__Work item__: Only one stretch of the data below should be repeated: the lines from the line containing "Towards Hybrid Human-Machine" through the line containing "Henrik Voigt, Monique", inclusive, exactly as they are.

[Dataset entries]

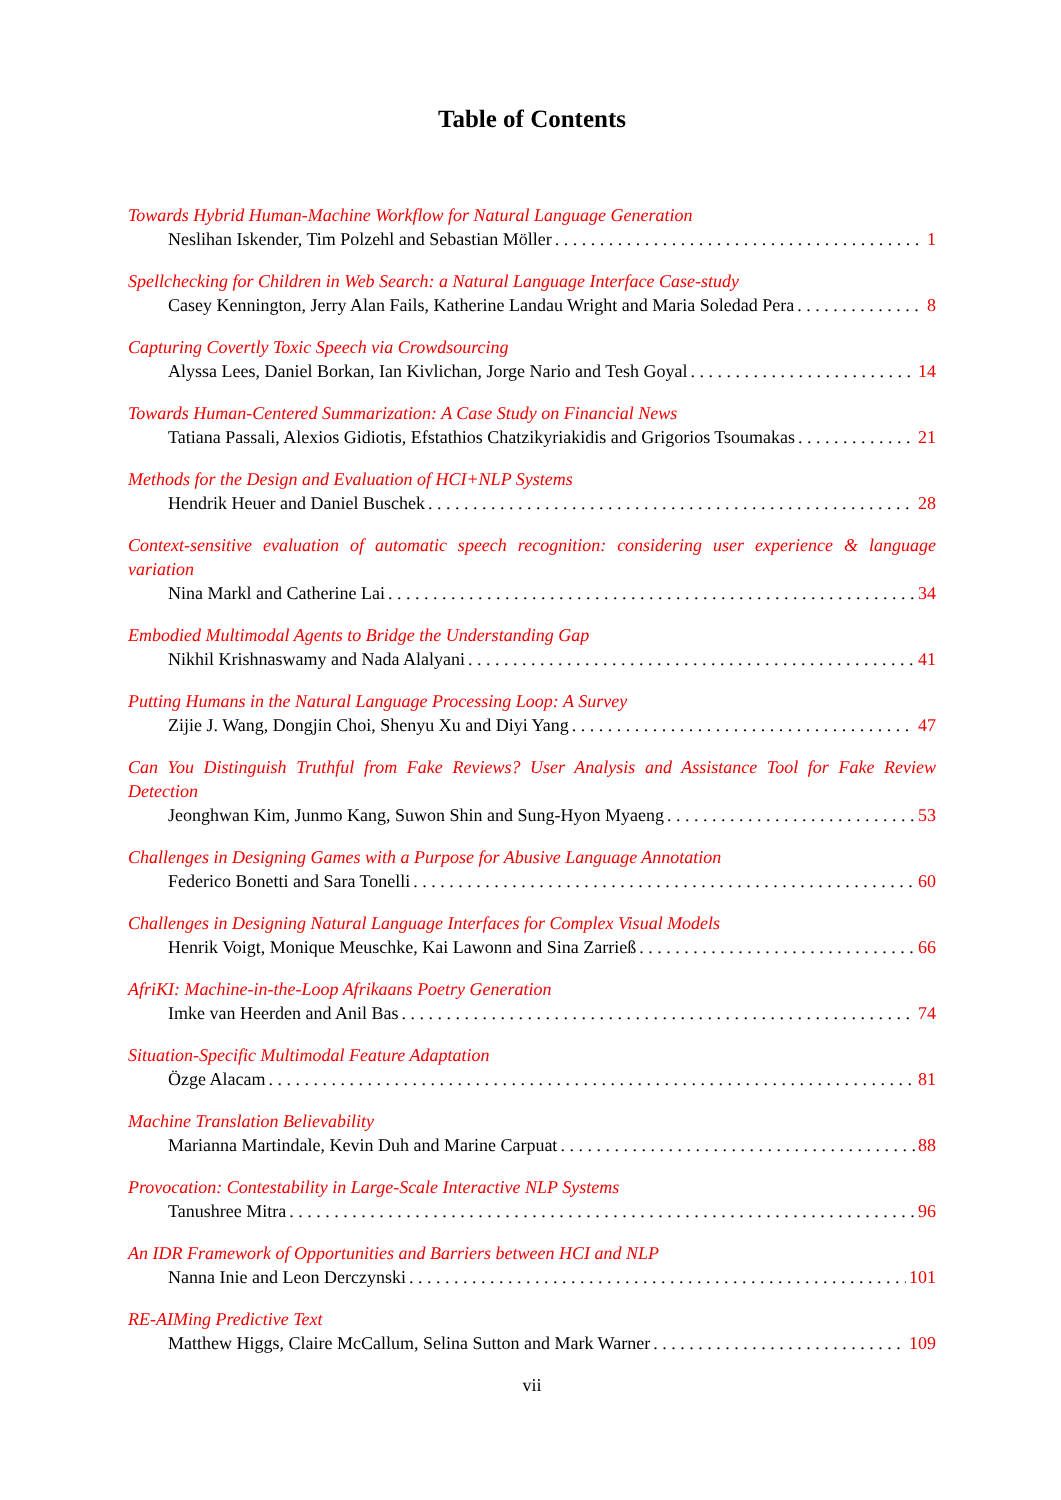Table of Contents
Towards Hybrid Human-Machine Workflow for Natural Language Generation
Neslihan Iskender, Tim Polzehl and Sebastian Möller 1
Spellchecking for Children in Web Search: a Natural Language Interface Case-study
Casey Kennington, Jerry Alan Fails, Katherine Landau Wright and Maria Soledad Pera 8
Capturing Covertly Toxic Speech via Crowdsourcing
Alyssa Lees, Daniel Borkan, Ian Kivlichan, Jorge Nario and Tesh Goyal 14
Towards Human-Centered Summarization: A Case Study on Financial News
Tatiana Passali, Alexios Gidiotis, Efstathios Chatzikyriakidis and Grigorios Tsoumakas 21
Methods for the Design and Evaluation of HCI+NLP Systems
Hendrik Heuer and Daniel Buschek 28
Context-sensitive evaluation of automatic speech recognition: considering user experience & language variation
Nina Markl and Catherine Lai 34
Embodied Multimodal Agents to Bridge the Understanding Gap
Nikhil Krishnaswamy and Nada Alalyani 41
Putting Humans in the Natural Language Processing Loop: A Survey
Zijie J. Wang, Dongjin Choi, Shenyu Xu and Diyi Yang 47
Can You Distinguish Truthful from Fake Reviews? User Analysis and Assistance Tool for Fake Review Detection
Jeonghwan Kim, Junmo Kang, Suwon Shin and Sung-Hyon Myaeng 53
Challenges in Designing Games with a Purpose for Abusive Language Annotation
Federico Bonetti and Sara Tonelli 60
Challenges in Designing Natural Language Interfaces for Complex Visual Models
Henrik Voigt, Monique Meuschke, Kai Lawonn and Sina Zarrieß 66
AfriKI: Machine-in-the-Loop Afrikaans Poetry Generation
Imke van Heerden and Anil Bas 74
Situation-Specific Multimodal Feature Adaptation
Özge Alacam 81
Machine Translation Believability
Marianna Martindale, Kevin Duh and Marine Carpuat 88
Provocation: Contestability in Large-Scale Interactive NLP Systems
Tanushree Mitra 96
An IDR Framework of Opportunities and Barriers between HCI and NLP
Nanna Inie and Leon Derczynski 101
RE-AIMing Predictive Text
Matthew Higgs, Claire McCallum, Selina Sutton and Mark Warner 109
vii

==

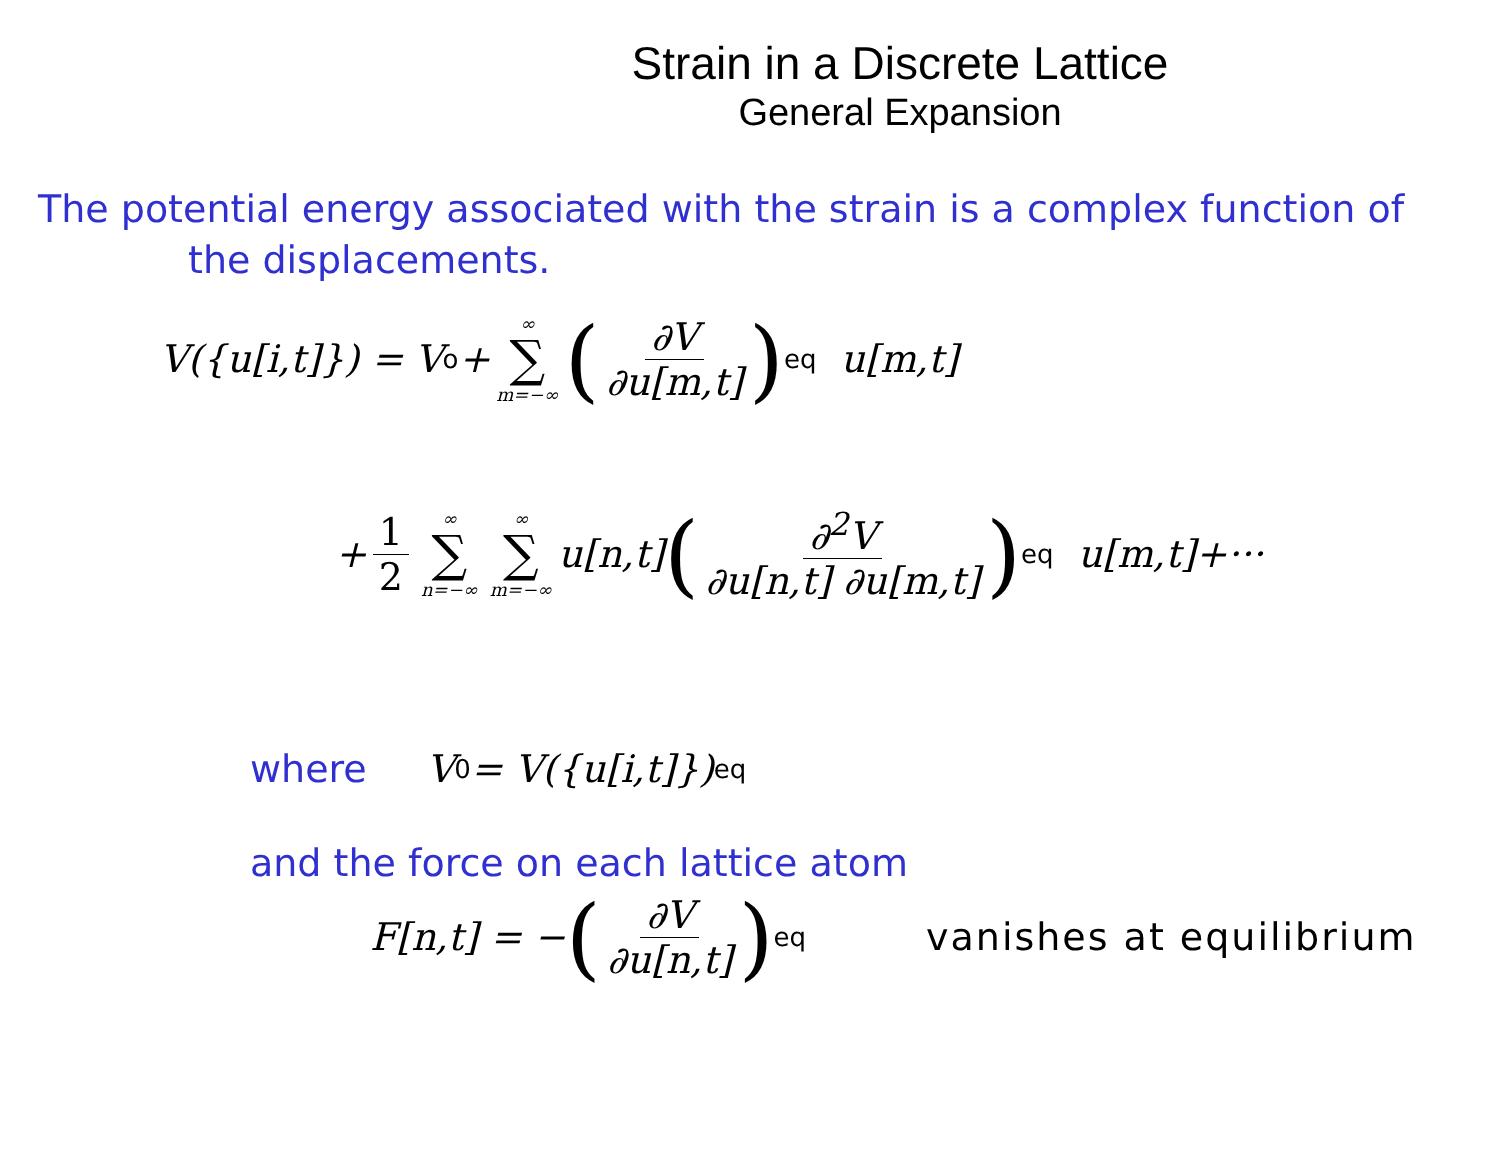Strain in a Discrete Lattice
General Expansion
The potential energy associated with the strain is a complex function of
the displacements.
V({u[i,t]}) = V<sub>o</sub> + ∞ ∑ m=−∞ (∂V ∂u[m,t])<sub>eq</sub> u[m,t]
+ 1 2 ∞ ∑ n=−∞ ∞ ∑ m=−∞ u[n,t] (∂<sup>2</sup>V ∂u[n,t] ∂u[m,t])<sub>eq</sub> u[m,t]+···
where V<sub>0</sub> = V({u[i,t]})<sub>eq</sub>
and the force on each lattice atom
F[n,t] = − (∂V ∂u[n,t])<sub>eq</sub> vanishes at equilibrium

==

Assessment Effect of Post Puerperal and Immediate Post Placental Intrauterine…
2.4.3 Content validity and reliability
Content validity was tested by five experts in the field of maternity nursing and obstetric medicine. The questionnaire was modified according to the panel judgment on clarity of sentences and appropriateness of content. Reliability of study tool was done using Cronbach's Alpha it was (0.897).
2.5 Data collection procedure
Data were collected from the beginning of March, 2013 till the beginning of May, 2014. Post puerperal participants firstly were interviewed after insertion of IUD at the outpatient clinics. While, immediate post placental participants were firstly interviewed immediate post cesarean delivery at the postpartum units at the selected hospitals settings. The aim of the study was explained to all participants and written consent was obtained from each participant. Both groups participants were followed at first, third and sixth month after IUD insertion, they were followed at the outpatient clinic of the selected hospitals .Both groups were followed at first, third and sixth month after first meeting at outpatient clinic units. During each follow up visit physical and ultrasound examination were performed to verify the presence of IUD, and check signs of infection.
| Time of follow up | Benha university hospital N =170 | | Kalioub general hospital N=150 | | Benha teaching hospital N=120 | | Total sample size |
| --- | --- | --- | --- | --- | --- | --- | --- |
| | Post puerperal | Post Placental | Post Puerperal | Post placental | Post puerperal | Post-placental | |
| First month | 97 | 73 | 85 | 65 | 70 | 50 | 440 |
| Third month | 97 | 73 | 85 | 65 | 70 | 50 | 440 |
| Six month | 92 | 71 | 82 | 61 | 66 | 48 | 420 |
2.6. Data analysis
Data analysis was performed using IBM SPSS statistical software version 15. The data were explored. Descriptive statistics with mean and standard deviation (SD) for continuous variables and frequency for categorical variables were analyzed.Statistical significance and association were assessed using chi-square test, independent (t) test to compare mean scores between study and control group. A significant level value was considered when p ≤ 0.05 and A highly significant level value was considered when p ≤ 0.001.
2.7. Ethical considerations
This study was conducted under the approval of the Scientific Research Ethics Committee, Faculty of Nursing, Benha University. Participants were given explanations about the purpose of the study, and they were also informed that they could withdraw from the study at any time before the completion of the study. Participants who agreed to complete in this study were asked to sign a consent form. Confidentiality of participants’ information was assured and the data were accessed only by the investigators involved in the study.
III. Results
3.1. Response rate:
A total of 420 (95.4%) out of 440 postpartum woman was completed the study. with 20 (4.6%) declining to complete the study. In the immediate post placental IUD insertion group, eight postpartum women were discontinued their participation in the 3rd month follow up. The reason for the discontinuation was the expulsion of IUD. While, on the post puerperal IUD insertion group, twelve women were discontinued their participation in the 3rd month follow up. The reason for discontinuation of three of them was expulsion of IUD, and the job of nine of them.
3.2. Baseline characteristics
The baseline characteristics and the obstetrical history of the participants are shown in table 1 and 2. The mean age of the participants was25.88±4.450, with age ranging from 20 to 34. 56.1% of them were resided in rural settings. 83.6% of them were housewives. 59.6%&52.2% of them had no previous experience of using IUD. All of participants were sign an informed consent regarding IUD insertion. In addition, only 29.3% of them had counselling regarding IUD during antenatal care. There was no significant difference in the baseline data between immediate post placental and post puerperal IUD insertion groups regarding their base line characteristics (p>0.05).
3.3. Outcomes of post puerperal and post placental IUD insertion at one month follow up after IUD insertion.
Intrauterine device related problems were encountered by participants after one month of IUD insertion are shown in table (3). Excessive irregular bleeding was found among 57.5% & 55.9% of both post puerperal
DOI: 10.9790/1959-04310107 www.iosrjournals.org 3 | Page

__Response to the exercise__:
Towards Hybrid Human-Machine Workflow for Natural Language Generation
Neslihan Iskender, Tim Polzehl and Sebastian Möller 1
Spellchecking for Children in Web Search: a Natural Language Interface Case-study
Casey Kennington, Jerry Alan Fails, Katherine Landau Wright and Maria Soledad Pera 8
Capturing Covertly Toxic Speech via Crowdsourcing
Alyssa Lees, Daniel Borkan, Ian Kivlichan, Jorge Nario and Tesh Goyal 14
Towards Human-Centered Summarization: A Case Study on Financial News
Tatiana Passali, Alexios Gidiotis, Efstathios Chatzikyriakidis and Grigorios Tsoumakas 21
Methods for the Design and Evaluation of HCI+NLP Systems
Hendrik Heuer and Daniel Buschek 28
Context-sensitive evaluation of automatic speech recognition: considering user experience & language variation
Nina Markl and Catherine Lai 34
Embodied Multimodal Agents to Bridge the Understanding Gap
Nikhil Krishnaswamy and Nada Alalyani 41
Putting Humans in the Natural Language Processing Loop: A Survey
Zijie J. Wang, Dongjin Choi, Shenyu Xu and Diyi Yang 47
Can You Distinguish Truthful from Fake Reviews? User Analysis and Assistance Tool for Fake Review Detection
Jeonghwan Kim, Junmo Kang, Suwon Shin and Sung-Hyon Myaeng 53
Challenges in Designing Games with a Purpose for Abusive Language Annotation
Federico Bonetti and Sara Tonelli 60
Challenges in Designing Natural Language Interfaces for Complex Visual Models
Henrik Voigt, Monique Meuschke, Kai Lawonn and Sina Zarrieß 66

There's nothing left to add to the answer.